▶ _Your objective_
Reproduce the lines below character for character, leaving out the pictures.

▶ _Supplied material_
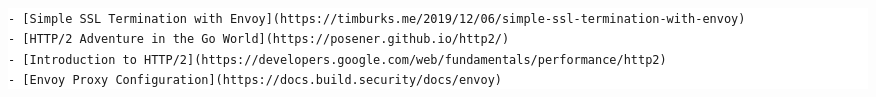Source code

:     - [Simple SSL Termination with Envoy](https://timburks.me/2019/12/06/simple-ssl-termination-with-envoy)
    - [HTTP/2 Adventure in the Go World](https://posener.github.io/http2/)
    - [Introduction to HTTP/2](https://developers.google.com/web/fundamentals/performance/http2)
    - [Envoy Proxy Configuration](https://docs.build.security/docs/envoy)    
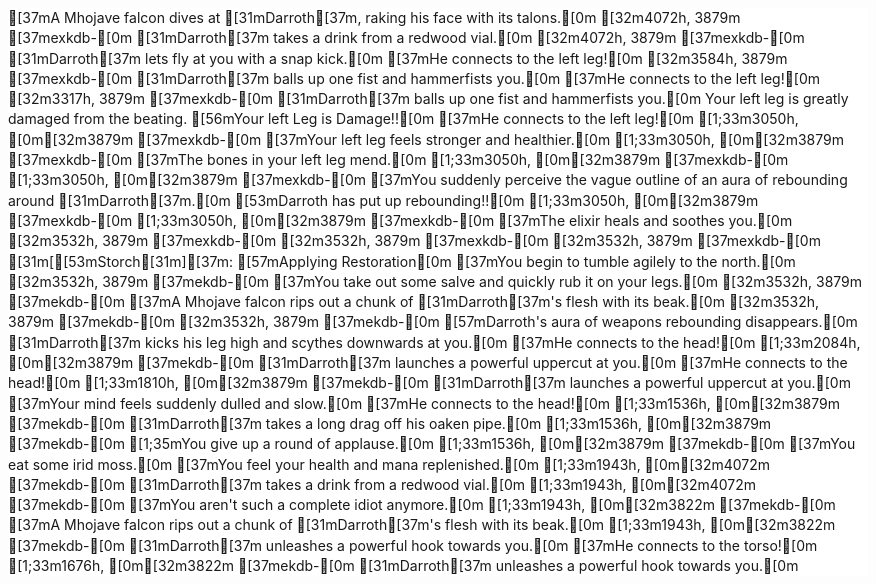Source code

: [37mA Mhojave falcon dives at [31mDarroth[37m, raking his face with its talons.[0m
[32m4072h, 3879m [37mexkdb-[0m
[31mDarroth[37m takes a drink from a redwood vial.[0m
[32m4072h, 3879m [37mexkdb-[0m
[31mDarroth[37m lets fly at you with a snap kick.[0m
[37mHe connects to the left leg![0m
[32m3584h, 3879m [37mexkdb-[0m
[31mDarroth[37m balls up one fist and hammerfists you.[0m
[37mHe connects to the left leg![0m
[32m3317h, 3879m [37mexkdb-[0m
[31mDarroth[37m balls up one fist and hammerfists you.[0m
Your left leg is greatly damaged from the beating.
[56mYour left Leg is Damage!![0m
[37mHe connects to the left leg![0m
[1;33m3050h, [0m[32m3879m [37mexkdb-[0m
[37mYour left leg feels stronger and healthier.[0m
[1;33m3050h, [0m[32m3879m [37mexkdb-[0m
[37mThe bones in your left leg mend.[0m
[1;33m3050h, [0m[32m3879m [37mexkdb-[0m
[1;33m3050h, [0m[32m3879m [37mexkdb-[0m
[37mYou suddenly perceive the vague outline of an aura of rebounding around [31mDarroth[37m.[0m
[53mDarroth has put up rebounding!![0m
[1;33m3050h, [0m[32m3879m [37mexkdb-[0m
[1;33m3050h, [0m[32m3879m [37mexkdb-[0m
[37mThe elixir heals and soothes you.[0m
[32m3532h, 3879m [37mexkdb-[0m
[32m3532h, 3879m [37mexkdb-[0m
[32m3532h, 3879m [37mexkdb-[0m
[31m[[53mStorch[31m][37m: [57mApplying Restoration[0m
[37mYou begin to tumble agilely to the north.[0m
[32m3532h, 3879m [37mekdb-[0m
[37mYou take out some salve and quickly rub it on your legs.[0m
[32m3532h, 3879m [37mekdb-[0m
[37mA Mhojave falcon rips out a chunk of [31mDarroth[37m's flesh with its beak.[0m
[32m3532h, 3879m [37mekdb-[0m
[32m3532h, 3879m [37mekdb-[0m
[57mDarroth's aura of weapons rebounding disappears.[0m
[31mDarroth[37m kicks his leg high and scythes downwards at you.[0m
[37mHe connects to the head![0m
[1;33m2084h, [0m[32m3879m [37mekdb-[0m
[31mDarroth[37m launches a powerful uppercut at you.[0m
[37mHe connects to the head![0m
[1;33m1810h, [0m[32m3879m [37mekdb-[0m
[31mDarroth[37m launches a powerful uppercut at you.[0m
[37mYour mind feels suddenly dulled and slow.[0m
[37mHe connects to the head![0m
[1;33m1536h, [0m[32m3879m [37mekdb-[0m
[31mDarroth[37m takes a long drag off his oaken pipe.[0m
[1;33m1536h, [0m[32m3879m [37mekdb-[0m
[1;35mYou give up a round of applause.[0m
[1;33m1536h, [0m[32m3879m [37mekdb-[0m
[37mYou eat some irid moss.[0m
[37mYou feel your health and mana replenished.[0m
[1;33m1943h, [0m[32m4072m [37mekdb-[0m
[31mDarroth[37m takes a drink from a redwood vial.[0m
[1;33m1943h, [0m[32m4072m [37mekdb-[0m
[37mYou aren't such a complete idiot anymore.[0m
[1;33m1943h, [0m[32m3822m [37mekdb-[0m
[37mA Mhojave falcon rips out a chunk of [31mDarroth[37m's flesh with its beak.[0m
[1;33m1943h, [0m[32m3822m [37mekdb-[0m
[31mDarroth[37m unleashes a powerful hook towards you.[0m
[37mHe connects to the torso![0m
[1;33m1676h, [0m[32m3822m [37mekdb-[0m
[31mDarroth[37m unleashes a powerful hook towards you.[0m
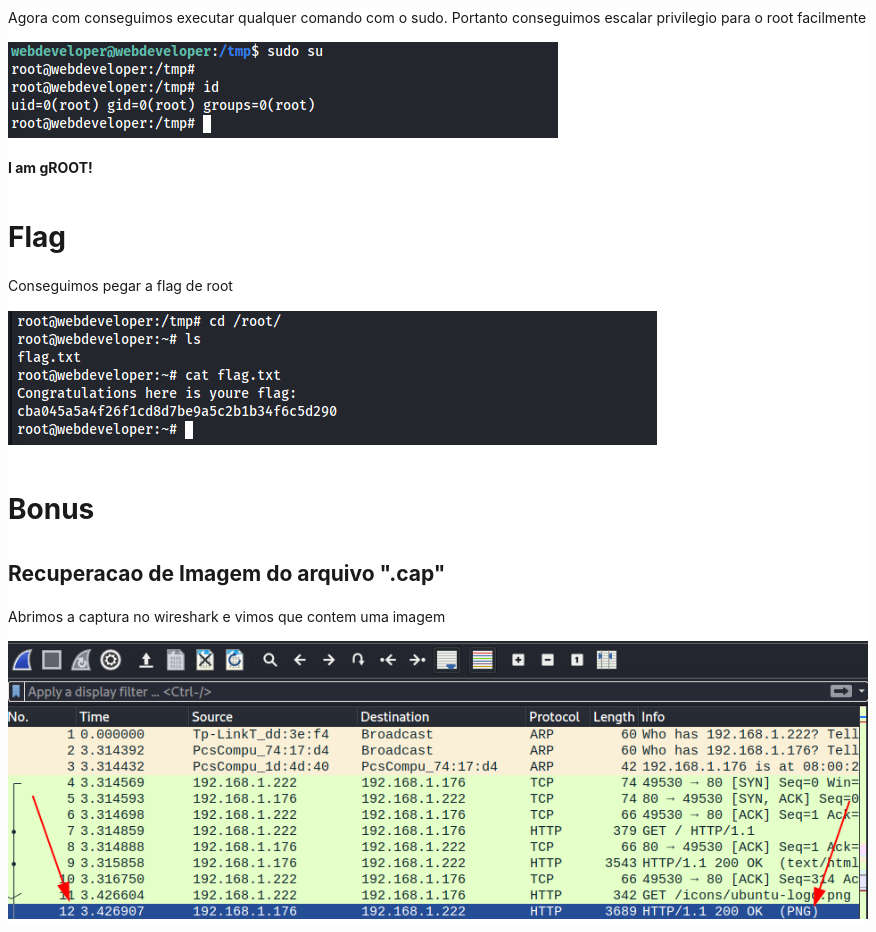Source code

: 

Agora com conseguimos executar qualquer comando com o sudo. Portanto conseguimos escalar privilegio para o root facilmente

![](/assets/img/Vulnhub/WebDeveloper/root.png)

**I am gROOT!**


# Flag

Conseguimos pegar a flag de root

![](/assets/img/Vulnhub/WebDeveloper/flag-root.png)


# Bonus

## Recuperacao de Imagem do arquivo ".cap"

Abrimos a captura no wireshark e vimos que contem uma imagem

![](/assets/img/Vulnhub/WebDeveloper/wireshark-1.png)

▶ _Answer for the task_
Source code

:     - [Simple SSL Termination with Envoy](https://timburks.me/2019/12/06/simple-ssl-termination-with-envoy)
    - [HTTP/2 Adventure in the Go World](https://posener.github.io/http2/)
    - [Introduction to HTTP/2](https://developers.google.com/web/fundamentals/performance/http2)
    - [Envoy Proxy Configuration](https://docs.build.security/docs/envoy)    
Source code

: [37mA Mhojave falcon dives at [31mDarroth[37m, raking his face with its talons.[0m
[32m4072h, 3879m [37mexkdb-[0m
[31mDarroth[37m takes a drink from a redwood vial.[0m
[32m4072h, 3879m [37mexkdb-[0m
[31mDarroth[37m lets fly at you with a snap kick.[0m
[37mHe connects to the left leg![0m
[32m3584h, 3879m [37mexkdb-[0m
[31mDarroth[37m balls up one fist and hammerfists you.[0m
[37mHe connects to the left leg![0m
[32m3317h, 3879m [37mexkdb-[0m
[31mDarroth[37m balls up one fist and hammerfists you.[0m
Your left leg is greatly damaged from the beating.
[56mYour left Leg is Damage!![0m
[37mHe connects to the left leg![0m
[1;33m3050h, [0m[32m3879m [37mexkdb-[0m
[37mYour left leg feels stronger and healthier.[0m
[1;33m3050h, [0m[32m3879m [37mexkdb-[0m
[37mThe bones in your left leg mend.[0m
[1;33m3050h, [0m[32m3879m [37mexkdb-[0m
[1;33m3050h, [0m[32m3879m [37mexkdb-[0m
[37mYou suddenly perceive the vague outline of an aura of rebounding around [31mDarroth[37m.[0m
[53mDarroth has put up rebounding!![0m
[1;33m3050h, [0m[32m3879m [37mexkdb-[0m
[1;33m3050h, [0m[32m3879m [37mexkdb-[0m
[37mThe elixir heals and soothes you.[0m
[32m3532h, 3879m [37mexkdb-[0m
[32m3532h, 3879m [37mexkdb-[0m
[32m3532h, 3879m [37mexkdb-[0m
[31m[[53mStorch[31m][37m: [57mApplying Restoration[0m
[37mYou begin to tumble agilely to the north.[0m
[32m3532h, 3879m [37mekdb-[0m
[37mYou take out some salve and quickly rub it on your legs.[0m
[32m3532h, 3879m [37mekdb-[0m
[37mA Mhojave falcon rips out a chunk of [31mDarroth[37m's flesh with its beak.[0m
[32m3532h, 3879m [37mekdb-[0m
[32m3532h, 3879m [37mekdb-[0m
[57mDarroth's aura of weapons rebounding disappears.[0m
[31mDarroth[37m kicks his leg high and scythes downwards at you.[0m
[37mHe connects to the head![0m
[1;33m2084h, [0m[32m3879m [37mekdb-[0m
[31mDarroth[37m launches a powerful uppercut at you.[0m
[37mHe connects to the head![0m
[1;33m1810h, [0m[32m3879m [37mekdb-[0m
[31mDarroth[37m launches a powerful uppercut at you.[0m
[37mYour mind feels suddenly dulled and slow.[0m
[37mHe connects to the head![0m
[1;33m1536h, [0m[32m3879m [37mekdb-[0m
[31mDarroth[37m takes a long drag off his oaken pipe.[0m
[1;33m1536h, [0m[32m3879m [37mekdb-[0m
[1;35mYou give up a round of applause.[0m
[1;33m1536h, [0m[32m3879m [37mekdb-[0m
[37mYou eat some irid moss.[0m
[37mYou feel your health and mana replenished.[0m
[1;33m1943h, [0m[32m4072m [37mekdb-[0m
[31mDarroth[37m takes a drink from a redwood vial.[0m
[1;33m1943h, [0m[32m4072m [37mekdb-[0m
[37mYou aren't such a complete idiot anymore.[0m
[1;33m1943h, [0m[32m3822m [37mekdb-[0m
[37mA Mhojave falcon rips out a chunk of [31mDarroth[37m's flesh with its beak.[0m
[1;33m1943h, [0m[32m3822m [37mekdb-[0m
[31mDarroth[37m unleashes a powerful hook towards you.[0m
[37mHe connects to the torso![0m
[1;33m1676h, [0m[32m3822m [37mekdb-[0m
[31mDarroth[37m unleashes a powerful hook towards you.[0m
Source code

: 

Agora com conseguimos executar qualquer comando com o sudo. Portanto conseguimos escalar privilegio para o root facilmente

![](/assets/img/Vulnhub/WebDeveloper/root.png)

**I am gROOT!**


# Flag

Conseguimos pegar a flag de root

![](/assets/img/Vulnhub/WebDeveloper/flag-root.png)


# Bonus

## Recuperacao de Imagem do arquivo ".cap"

Abrimos a captura no wireshark e vimos que contem uma imagem

![](/assets/img/Vulnhub/WebDeveloper/wireshark-1.png)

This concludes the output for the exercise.